American tournament bass angler Nathan Quince has released his annual list of the five lures he believes will define bass fishing through the 2026 season, combining two emerging trend baits with three time-tested staples that remain cornerstones of his tackle selection.
Published on his YouTube channel last month and already approaching 14,000 views, Quince's breakdown argues that bass fishing in 2026 will be defined by a combination of experimentation with large presentations, early adoption of ICAST-driven micro baits, and a cost-conscious pivot toward value reels and lures as tariffs raise the price of imported tackle.
"There are thousands of fishing lures out there, and every year more are getting released. But today, I'm breaking down the five lures that I think will change your fishing in 2026," Quince opened. "Some of these are brand new baits you should start experimenting with, and others are old school lures that just flat out catch fish."
Top of the list is the glide bait and the broader category of large multi-jointed swimbaits. Quince pushed back against the conventional view that glide baits are strictly a spring pre-spawn and post-spawn presentation, arguing they have proven productive across winter, summer and autumn periods when bass are opportunistic. "A lot of people are catching big fish in the wintertime on glide baits because they want a big meal. A lot of people are catching big ones in the summer or the fall on glide baits just because bass are opportunistic feeders and you can draw fish out of cover with these," he said.
The second pick is the micro 'fuzzy dice' category — small forage baits led by the original Quakis 13mm and 17mm models, the Strike King Tumble Weeds, and the upcoming Z-Man Fuzzy Nuggets. Quince likened their current commercial moment to the early years of the Ned rig, during which a short window of bait novelty produced an irresistible effect on pressured fish. "I will not be throwing this thing. I'm not using a little TRD bait and throwing it out there and fishing for tiny fish. It doesn't just catch tiny fish. And I was late to the game.
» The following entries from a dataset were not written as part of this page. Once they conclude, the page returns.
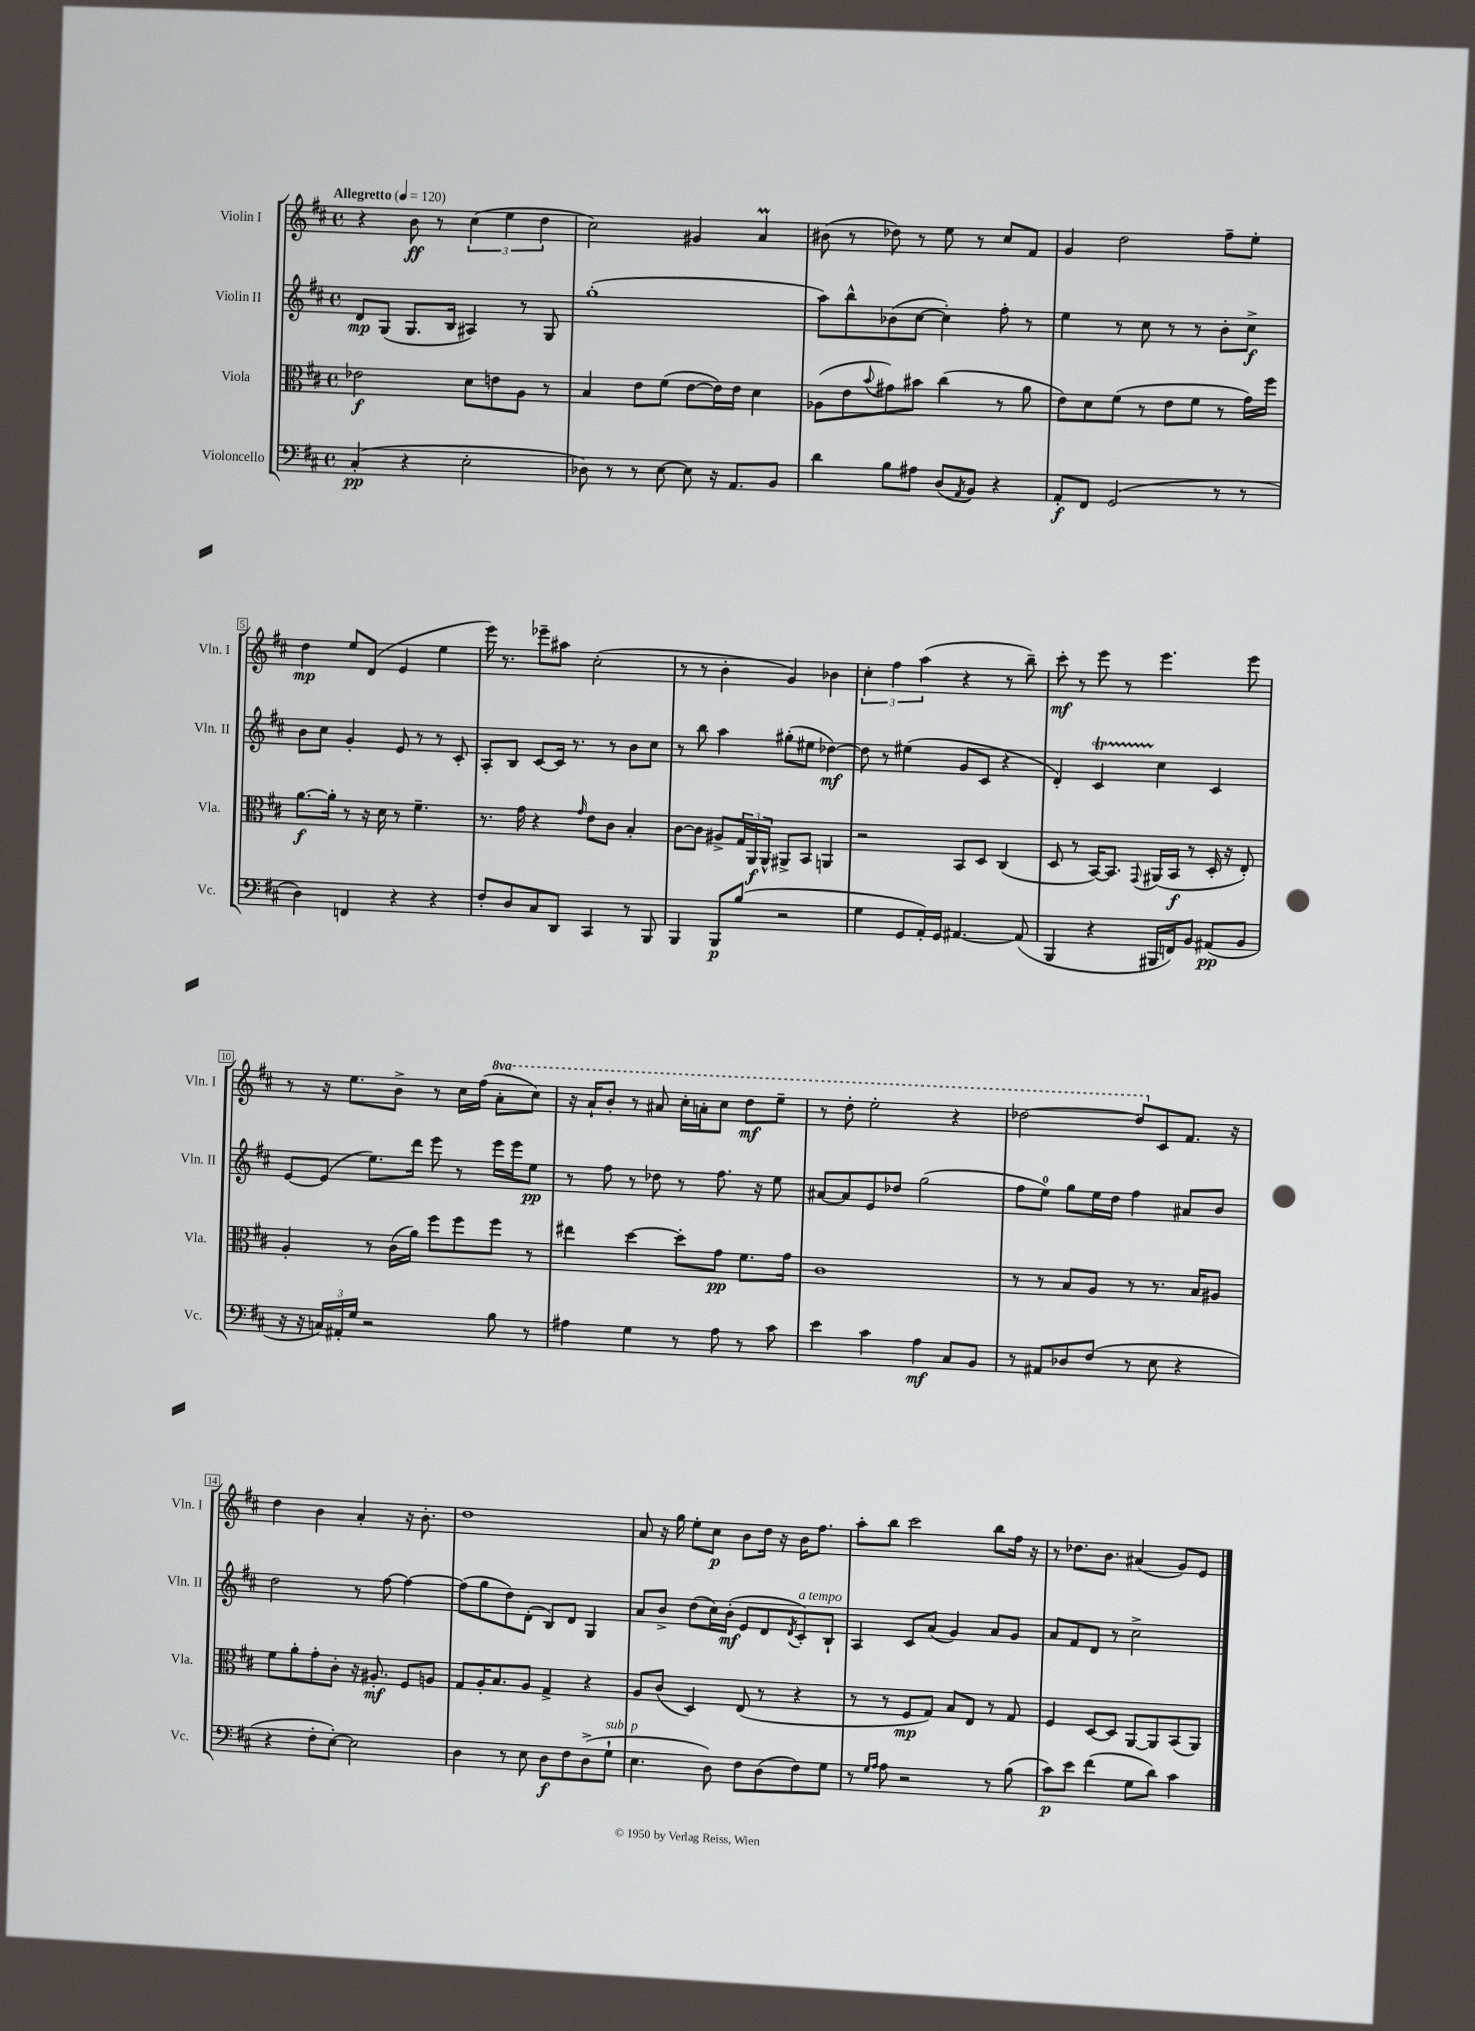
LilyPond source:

<<
\new StaffGroup <<
\new Staff = "s0" \with { instrumentName = "Violin I" shortInstrumentName = "Vln. I" } {
    \clef treble \key d \major \defaultTimeSignature \time 4/4 \set Staff.ottavationMarkups = #ottavation-simple-ordinals \tempo "Allegretto" 4 = 120
    r4 b'8\ff r8 \tuplet 3/2 { cis''4( e''4 d''4 } |
    cis''2) gis'4 a'4\prall |
    bis'8( r8 des''8) r8 e''8 r8 cis''8 fis'8 |
    g'4 d''2 fis''8-- e''8-. |
    d''4\mp e''8 d'8( e'4 e''4 |
    e'''16) r8. ees'''8-- ais''8 cis''2-.( |
    r8 r8 b'4-. g'4) bes'4 |
    \tuplet 3/2 { cis''4-. fis''4 a''4( } r4 r8 b''8--) |
    cis'''8-.\mf r8 e'''8 r8 e'''4. e'''8 |
    r8 r16 e''8. b'8-> r8 cis''16 fis''16( \ottava #1 a''8-. cis'''8) |
    r16 a''16-! b''8-. r8 ais''8 cis'''16-. a''16-. cis'''8 d'''8\mf e'''8-- |
    r8 d'''8-. e'''2-. r4 |
    des'''2~ des'''8 \ottava #0 cis'8 fis'8. r16 |
    d''4 b'4 a'4-. r16 b'8.-. |
    d''1 |
    a'8 r16 g''16 e''8-. cis''8\p b'8 d''16 r16 b'16 fis''8. |
    a''8-. b''8 cis'''2 b''8 fis''16 r16 |
    r8 des''8. b'8. ais'4( g'8) e'8 \bar "|." |
}
\new Staff = "s1" \with { instrumentName = "Violin II" shortInstrumentName = "Vln. II" } {
    \clef treble \key d \major \defaultTimeSignature \time 4/4
    d'8\mp g8( g8. b16 ais4) r8 g8 |
    g''1-.( |
    a''8) b''8-^ bes'8( cis''8~ cis''4-.) fis''8-. r8 |
    e''4 r8 cis''8 r8 r8 b'8-. cis''8->\f |
    b'8 cis''8 g'4-. e'8 r8 r8 cis'8-. |
    a8-. b8 cis'8~ cis'16 r8. r8 b'8 cis''8 |
    r8 b''8 a''4 gis''8-.( eis''8 des''4~\mf) |
    des''8 r8 eis''4( g'8 cis'8 r4 |
    d'4-.) cis'4\startTrillSpan cis''4\stopTrillSpan cis'4 |
    e'8~ e'8( e''8.) d'''16 e'''8 r8 e'''16 e'''16 e''8\pp |
    r8 fis''8 r8 des''8 r8 fis''8. r16 e''8 |
    ais'8~ ais'8 e'8 des''8 g''2( |
    fis''8 e''8-0) g''8 e''16 d''16 fis''4 ais'8 b'8 |
    d''2 r8 fis''8~ fis''4~ |
    fis''8( g''8 d''8) d'8-.( b8) d'8 g4 |
    a'8 b'8-> d''8( cis''16) b'16-.\mf( e'8 d'8 \acciaccatura { d'8 } cis'8-.^\markup { \italic "a tempo" }) b8-! |
    a4 cis'8 a'8( g'4) a'8 g'8 |
    a'8 fis'8 d'8 r8 cis''2-> \bar "|." |
}
\new Staff = "s2" \with { instrumentName = "Viola" shortInstrumentName = "Vla." } {
    \clef alto \key d \major \defaultTimeSignature \time 4/4
    ees'2\f d'8 e'8 a8 r8 |
    b4 e'8 fis'8( e'8~ e'16) e'16 d'4 |
    aes8( e'8 \appoggiatura { b'8 } gis'8) bis'8 cis''4( r8 a'8 |
    e'8) d'8 fis'8( r8 e'8 fis'8 r8 g'16) fis''16 |
    a'8.~\f a'16-. r8 r16 d'16 r8 fis'4.-- |
    r8. g'16 r4 \grace { g'16 } e'8 cis'8 b4-. |
    cis'8~ cis'8 ais8-> \tuplet 3/2 { g16 a,16\f a,16-^ } ais,8-> b,8 a,4 |
    r2 b,8 d8 cis4( |
    d8 r8 b,16~) b,8. \appoggiatura { g,8 } ais,16( b,16\f r8 d16-. r16 e8-.) |
    a4-. r8 cis'16( a'16) fis''8 fis''8 fis''8 r8 |
    eis''4 d''4~ d''8-. g'8\pp fis'8. g'16 |
    cis'1 |
    r8 r8 b8 a8 r8 r8. b16 ais8 |
    fis'8 a'8-. g'8-. cis'8-. r16 ais8.-.\mf fis8 a8 |
    g8 a16-. b8. a8 g4-> r4 |
    a8 cis'8( d4) e8( r8 r4 |
    r8 r8 fis8\mp g8) b8 e8 r8 g8 |
    fis4 d8~ d8 a,8~ a,8 b,8( a,8) \bar "|." |
}
\new Staff = "s3" \with { instrumentName = "Violoncello" shortInstrumentName = "Vc." } {
    \clef bass \key d \major \defaultTimeSignature \time 4/4
    cis4-.\pp( r4 e2-. |
    des8) r8 r8 e8~ e8 r16 a,8. b,8 |
    d'4 b8 ais8 d8( \acciaccatura { a,8 } b,8) r4 |
    a,8-.\f fis,8 g,2( r8 r8 |
    d4) f,4 r4 r4 |
    fis8-. d8 cis8 d,8 cis,4 r8 b,,8 |
    b,,4 b,,8\p b8( r2 |
    g4 g,8 a,16-.) g,16 ais,4.~ ais,8( |
    b,,4 r4 bis,,16 f,16) b,8 ais,8\pp( b,8 |
    r16 r16 \tuplet 3/2 { c16) ais,16-. g16 } r2 b8 r8 |
    ais4 g4 r8 ais8 r8 cis'8 |
    e'4 cis'4 a4\mf cis8 b,8 |
    r8 ais,8 des8 fis8( r8 e8 r4 |
    r4 fis8-. e8~-.) e2 |
    d4 r8 e8 d8\f fis8 d8->( g8-!^\markup { \italic "sub. p" } |
    e4. d8) fis8 d8( fis8) g8 |
    r8 \grace { g16 a16 } a8 r2 r8 b8( |
    cis'8\p) e'8 fis'4( g8 d'8) cis'4 \bar "|." |
}
>>
>>
\layout { \context { \Score \override BarNumber.stencil = #(make-stencil-boxer 0.1 0.3 ly:text-interface::print) } }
I waited two, maybe even three years before I even started fishing the Ned rig. And by that point, the fish had seen a ton of them. It still works. It still always catches fish, but there was a magic window that first year or two where that was irresistible to those fish. I believe the same thing is going to happen with these dice baits," he said.
The third pick is a value-oriented alternative to the now-$20-a-piece Z-Man JackHammer: the ChatterBait Evo at $9.99. Quince said he has been running the Evo through pre-practice sessions for Lake Toho tournament fishing and has landed multiple seven-pound bass on the Golden Shiner colour. "They're half the price of a jackhammer... They have a great blade on them. They're direct connected to the head. They vibrate almost immediately," he said, adding that he fished the Evo — not a JackHammer — at a recent Bassmaster Open.
Positions four and five are old reliables: the flipping, swim and football jig family, and the drop shot. For jigs, Quince emphasised versatility across depth, cover and forage match. "You can mimic anything these fish want to eat. Any depth of water and any cover," he said, confirming a jig is his first tie-on each spring and last tie-off before ice. For drop shots, Quince flagged the Strike King Magic Worm for largemouth and spotted bass, and Z-Man TRD-style baits or the Strike King Half Shell for smallmouth, with both Texas and nose hook configurations in rotation.
Quince also confirmed that he is working on his own glide bait design, with prototypes and release potentially following later in 2026 if the development cycle stays on track.
For Australian anglers targeting impoundment bass, the list carries direct read-across. Glide baits and multi-jointed swimbaits remain under-fished in much of Queensland and northern New South Wales. The fuzzy dice category is beginning to arrive through Australian tackle importers. And the price gap between jackhammer-style bladed jigs and lower-cost alternatives is widening at Australian retail at a similar rate to the United States.